La chèvre est devenue un loup

À Edimbourg, les Ecossais ont pourtant usé de tout ce qu’ils avaient dans les soutes pour ébranler les certitudes tricolores, déstabiliser l’équipe de France ou lui faire claquer les genoux, comme on lui vit parfois faire, en d’autres temps et d’autres lieux. À l’instant où les Bleus, attendant Stuart Hogg et ses coéquipiers au centre de la pelouse, baignaient seuls dans la fureur de Murrayfield, on se gondolait gentiment en tribunes.

On se souvenait du jour où Jules Plisson, alors ouvreur de la sélection, nous avait raconté les yeux encore remplis d’effroi comment les Gallois, insistant comme ils aiment à le faire sur les jeux de lumière, faisant cracher au Millennium des flammes de l’enfer à l’entrée des joueurs et invitant même sur la pelouse un bouc de cent plombes, lui avaient fait perdre ses nerfs.

En tribunes, on s’est dit que pareille avarie n’était désormais plus envisageable, que la proie s’était aujourd’hui changée en chasseur, que la chèvre était devenue loup.
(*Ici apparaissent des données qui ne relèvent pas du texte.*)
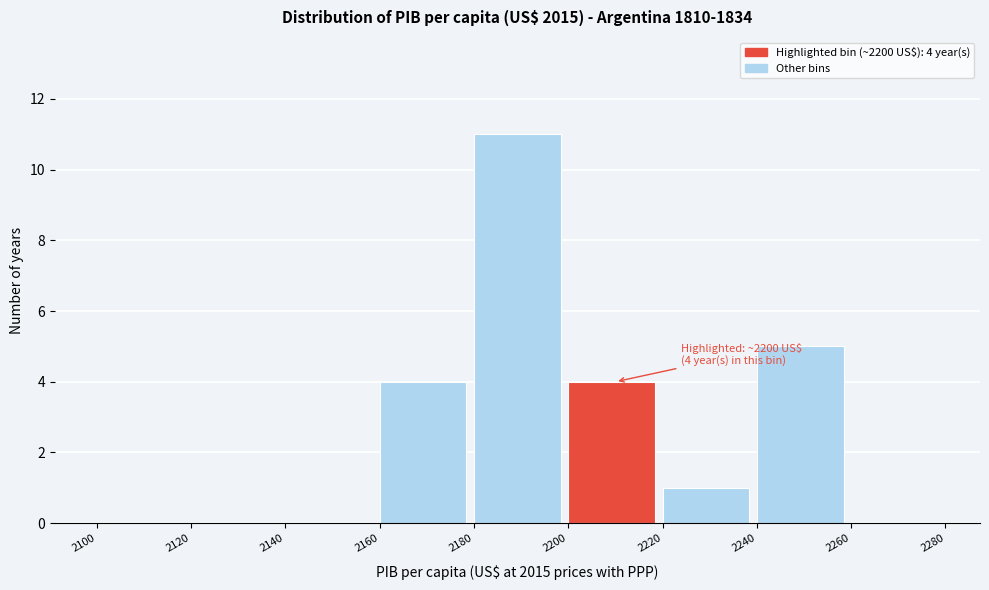

Which range on the x-axis has the tallest bar?

2180 to 2200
Passé ce que d’autres auraient vécu comme une étreinte oppressive, un sale moment, les gonzes de Galthié ont ainsi éteint le fracas de Murrayfield en cinq minutes et trois grimaces, nous faisant oublier que le passé proche fut lourd, si lourd que la dernière fois que la chanteuse KT Tunstall, tonitruante et plus encore samedi après-midi, avait animé l’avant match en Ecosse (en 2018), Lionel Beauxis crachait ses poumons avant même que l’échauffement ne se termine…

Il n’est plus question de se cacher, désormais. Le XV de France a une gueule de champion, le mental qui va avec et, « cherry on the cake »*, une baraka insolente, l’en-avant fort inhabituel de Stuart Hogg et le rebond favorable à Jonathan Danty en étant récemment deux exemples parmi d’autres. À ce sujet, on sait qu’il est à Edimbourg un rituel vieux comme le monde ; au sud du pont George IV, le chaland se plaît souvent à effleurer de la main la truffe de Bobby, ce Skye Terrier statufié à sa mort et après avoir passé quatorze ans vissé à la tombe de son maître, fauché par la tuberculose.
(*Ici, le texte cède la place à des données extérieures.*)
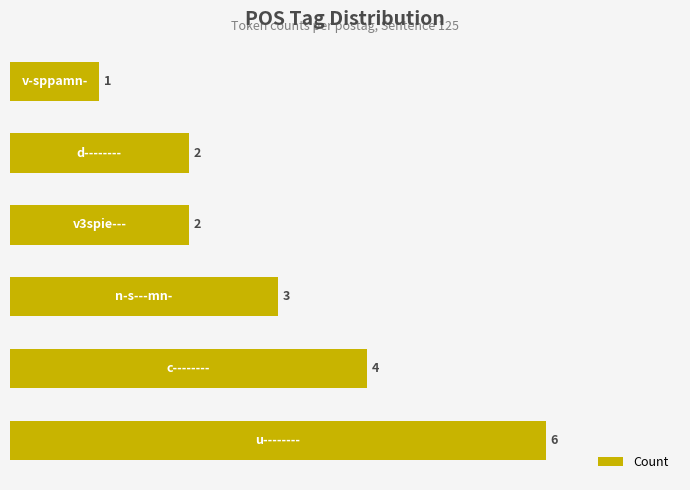

What is the maximum value shown in the chart?

6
En Écosse, ce simple salut à Bobby est censé porter chance et, passé la rouste infligée à son grand Satan dans le Tournoi, on ne doute pas du fait que Fabien Galthié ait sacrifié au rituel, le jour où les Bleus ont posé pieds dans cette cité mystérieuse, puissante, gorgée d’une intense énergie et qui inspira à l’Anglaise JK Rowlings la légende d’Harry Potter. Au propos de cette équipe de France, nous vient souvent à l’esprit cette donnée, impalpable et quasi surnaturelle, que l’on a déjà nommée dans un élan de gauloiserie « la chatte à Galette ».

Parce qu’il suffit que le patron des Bleus s’approche d’un adversaire pour que celui-ci soit aussitôt frappé d’un drame improbable : un jour, ce sont les Anglais qui perdent Manu Tuilagi, un temps annoncé comme le seul homme pouvant encore sauver le Tournoi de la Rose ; un autre, ce sont les Diables Verts qui pleurent Johnny Sexton quand en Ecosse, Gregor Townsend voit un à un tomber ses généraux, qu’ils se nomment Johnny Gray ou Hamish Watson, Lions britanniques et beaux rugbymen. C’est ballot, non ?

Cette équipe ne s’interdit rien

Bouffis de testostérone et jusqu’ici portés par la baraka du champion, les poilus de Galthié laissent derrière eux un irrépressible élan de bonheur, une fierté retrouvée d’être Français, le sentiment d’avoir enfin quitté le camp du dominé pour retrouver celui du dominant. Il existe, dans le sillage de cette équipe de France surmontant un à un ses vieux tabous (victoire à Cardiff après dix ans de famine, succès à Edimbourg après huit ans de misère…), un emballement populaire qui avait bel et bien disparu, une fièvre qui affole les audiences et remplit les stades.

En vingt ans de Midol, on n’avait pour ainsi dire jamais connu Edimbourg secouée comme elle le fut le week-end dernier, réveillée ou tout comme par les 10 000 Gaulois ayant soudainement envahi le vieux quartier, les abords du château ou les trottoirs de Murrayfield : grimés de bleu, fardés de rouge, la voix brisée de trop de luttes et le corps encore drapé dans les brumes de bière brune ou les volutes de pur malt, ils formaient sur ces pavés vieux de mille ans une procession païenne, un cortège hirsute qui chantait indifféremment la digue du cul, la Pena Baiona ou la Marseillaise. C’était bon, c’était beau et ça nous fit presque oublier qu’ailleurs, et plus très loin, le monde était toujours en proie aux flammes.